Acabo de hacer una copia de ese hilo para que más personas puedan leerlo. Lo encontrarás aquí en este foro de Comments and Suggestions.

Un saludo,
zeb


----------



## elmg

Gracias zebedee. Un saludo.


----------



## zebedee

De nada, un placer.

Por cierto, elmg, acabo de caer que eres Senior Member y por tanto tú también tienes acceso al Cultural Café. Todos los Senior Members, o sea miembros con 100+ posts, tenéis acceso al Culture Café y tú tienes 779 posts.

Búscalo en la página principal justo arriba de este foro.


----------



## elmg

No, no puedo. Hacen faltas 6 meses de antigüedad también. Eso me falta. 

Aprovecho para decir (no a ti, sé que no depende de ti) que entiendo que debe haber un criterio para la participación porque sino sería caótico, pero el criterio de la antigüedad es bastante horrible a mi entender.


----------



## zebedee

Vaya, es verdad. Lo siento. 

Como llevas poco tiempo en los foros (¡bienvenido/a, por cierto!) a lo mejor no sabes el por qué de ese criterio que hemos impuesto.

Antes estaba el foro Cultural Discussions, el cual llevo moderando desde el 2004 cuando abrió. En un principio era un foro interesante a la par que divertido, un lugar donde los foreros de los otros foros de idiomas podíamos charlar amigablemente sobre diversos temas. Lamentablemente, tuvimos que cerrarlo porque una minoría se empeñó en abusar de él. Tuvimos que moderarlo tanto que dejó de ser divertido y después dejó de ser interesante.

Así que decidimos crear el Culture Café, limitando el acceso a Senior Members con 100+ posts y 6 meses de antigüedad, para asegurarnos de que todos los foreros en el Café fueran usuarios fieles quienes supiesen mantener el espíritu de WR. 

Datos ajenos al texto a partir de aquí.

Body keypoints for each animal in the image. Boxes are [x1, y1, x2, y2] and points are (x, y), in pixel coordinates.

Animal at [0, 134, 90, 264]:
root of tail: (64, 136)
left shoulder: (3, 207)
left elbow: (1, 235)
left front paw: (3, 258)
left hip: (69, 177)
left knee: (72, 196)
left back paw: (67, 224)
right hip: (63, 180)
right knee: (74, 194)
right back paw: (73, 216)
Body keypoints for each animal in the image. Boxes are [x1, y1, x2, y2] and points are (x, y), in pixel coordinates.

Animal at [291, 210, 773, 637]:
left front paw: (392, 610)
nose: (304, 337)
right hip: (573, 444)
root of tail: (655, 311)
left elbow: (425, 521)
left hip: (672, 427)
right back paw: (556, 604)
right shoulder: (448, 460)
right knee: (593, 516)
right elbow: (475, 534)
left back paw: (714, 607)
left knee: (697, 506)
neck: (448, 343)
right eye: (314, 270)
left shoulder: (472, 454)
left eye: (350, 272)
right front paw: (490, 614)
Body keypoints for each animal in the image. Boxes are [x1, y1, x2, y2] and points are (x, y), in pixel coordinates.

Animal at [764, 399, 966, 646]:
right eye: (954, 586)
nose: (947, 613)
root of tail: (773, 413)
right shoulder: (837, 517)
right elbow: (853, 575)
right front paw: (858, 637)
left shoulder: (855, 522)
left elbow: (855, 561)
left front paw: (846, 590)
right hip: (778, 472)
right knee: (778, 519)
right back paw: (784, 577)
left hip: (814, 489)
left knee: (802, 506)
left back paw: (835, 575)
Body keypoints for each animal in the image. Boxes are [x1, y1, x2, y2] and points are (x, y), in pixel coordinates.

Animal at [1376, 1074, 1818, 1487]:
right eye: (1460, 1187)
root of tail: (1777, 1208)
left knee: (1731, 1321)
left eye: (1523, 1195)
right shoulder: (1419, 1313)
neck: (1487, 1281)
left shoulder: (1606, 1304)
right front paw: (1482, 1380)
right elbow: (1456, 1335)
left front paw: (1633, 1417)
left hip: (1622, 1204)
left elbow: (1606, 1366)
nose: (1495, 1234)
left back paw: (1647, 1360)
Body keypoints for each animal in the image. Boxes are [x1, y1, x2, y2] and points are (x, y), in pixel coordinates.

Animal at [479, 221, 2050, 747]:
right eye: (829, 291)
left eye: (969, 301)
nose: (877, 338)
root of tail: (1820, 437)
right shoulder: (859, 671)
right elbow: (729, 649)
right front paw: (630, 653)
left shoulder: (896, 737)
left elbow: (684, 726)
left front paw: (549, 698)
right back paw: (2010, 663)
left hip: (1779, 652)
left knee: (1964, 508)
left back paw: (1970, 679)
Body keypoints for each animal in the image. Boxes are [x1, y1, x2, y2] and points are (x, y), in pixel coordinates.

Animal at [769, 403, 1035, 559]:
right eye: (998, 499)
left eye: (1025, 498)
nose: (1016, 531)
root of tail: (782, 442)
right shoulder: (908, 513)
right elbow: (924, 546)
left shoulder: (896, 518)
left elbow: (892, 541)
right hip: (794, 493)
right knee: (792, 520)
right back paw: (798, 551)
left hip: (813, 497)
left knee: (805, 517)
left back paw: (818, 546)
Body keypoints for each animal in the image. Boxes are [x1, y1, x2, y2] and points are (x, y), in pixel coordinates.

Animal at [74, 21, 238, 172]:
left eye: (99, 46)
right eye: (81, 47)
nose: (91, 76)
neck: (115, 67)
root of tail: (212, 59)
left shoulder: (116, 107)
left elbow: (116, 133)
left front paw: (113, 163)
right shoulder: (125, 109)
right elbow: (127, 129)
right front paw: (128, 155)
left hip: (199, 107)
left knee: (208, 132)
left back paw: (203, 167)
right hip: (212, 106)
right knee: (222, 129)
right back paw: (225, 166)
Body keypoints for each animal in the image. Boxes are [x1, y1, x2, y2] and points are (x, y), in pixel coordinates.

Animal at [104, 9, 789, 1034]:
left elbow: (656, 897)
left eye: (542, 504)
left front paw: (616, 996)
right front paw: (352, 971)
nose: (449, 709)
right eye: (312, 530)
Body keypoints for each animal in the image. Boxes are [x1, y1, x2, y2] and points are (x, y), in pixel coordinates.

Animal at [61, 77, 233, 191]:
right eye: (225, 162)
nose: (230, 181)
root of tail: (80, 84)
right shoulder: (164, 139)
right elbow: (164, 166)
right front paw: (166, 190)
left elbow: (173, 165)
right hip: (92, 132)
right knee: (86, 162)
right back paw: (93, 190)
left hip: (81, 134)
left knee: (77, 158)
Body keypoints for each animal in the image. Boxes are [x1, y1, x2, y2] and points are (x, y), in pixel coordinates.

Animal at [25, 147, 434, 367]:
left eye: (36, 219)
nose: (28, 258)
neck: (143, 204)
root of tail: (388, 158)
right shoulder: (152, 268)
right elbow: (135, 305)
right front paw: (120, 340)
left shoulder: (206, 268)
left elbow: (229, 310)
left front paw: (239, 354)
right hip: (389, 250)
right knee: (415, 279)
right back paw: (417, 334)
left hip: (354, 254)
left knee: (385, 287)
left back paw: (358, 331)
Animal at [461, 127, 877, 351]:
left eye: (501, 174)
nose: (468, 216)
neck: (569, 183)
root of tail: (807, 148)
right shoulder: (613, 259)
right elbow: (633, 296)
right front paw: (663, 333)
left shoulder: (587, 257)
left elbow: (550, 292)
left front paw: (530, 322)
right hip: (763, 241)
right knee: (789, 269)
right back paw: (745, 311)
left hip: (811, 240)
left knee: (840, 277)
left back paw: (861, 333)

Lamento que aún te queda tiempo para poder entrar pero estoy segura de que, cuando al fin entres, agradecerás el ambiente que hay como consecuencia de ese criterio impuesto para la participación.

Un saludo muy cordial,
zeb


----------



## Calambur

Hola, *Elisa*:
Creo que en este caso cualquier comentario es ocioso. Sólo puedo decirte que me alegra mucho saber que estás bien. 
He mandado un mensaje a los mod's pidiendo la excepción, pero por lo visto no se puede.
Te envío un abrazo virtual pero afectuoso,
Vivi

Oldy Nuts, Juan Carlos Garling, Aviador y Vampiro, por suerte ya han aparecido...


----------



## elmg

Hola Vivi

Gracias por tus saludos, aca estamos no más. Yo escribi en la otra cuestión pero no sé si salió al final. Yo estaba en Mendoza cuando el terremoto. Ayer llegue a Santiago. La verdad que es terrible. El daño mayor han sido los tsunamis y maremotos. 

Por fa avisame si saben algo de Pauli, tiene una guagua. 
Un abrazo, Elisa.


----------



## k-in-sc

Glad you're OK, Elisa!!!


----------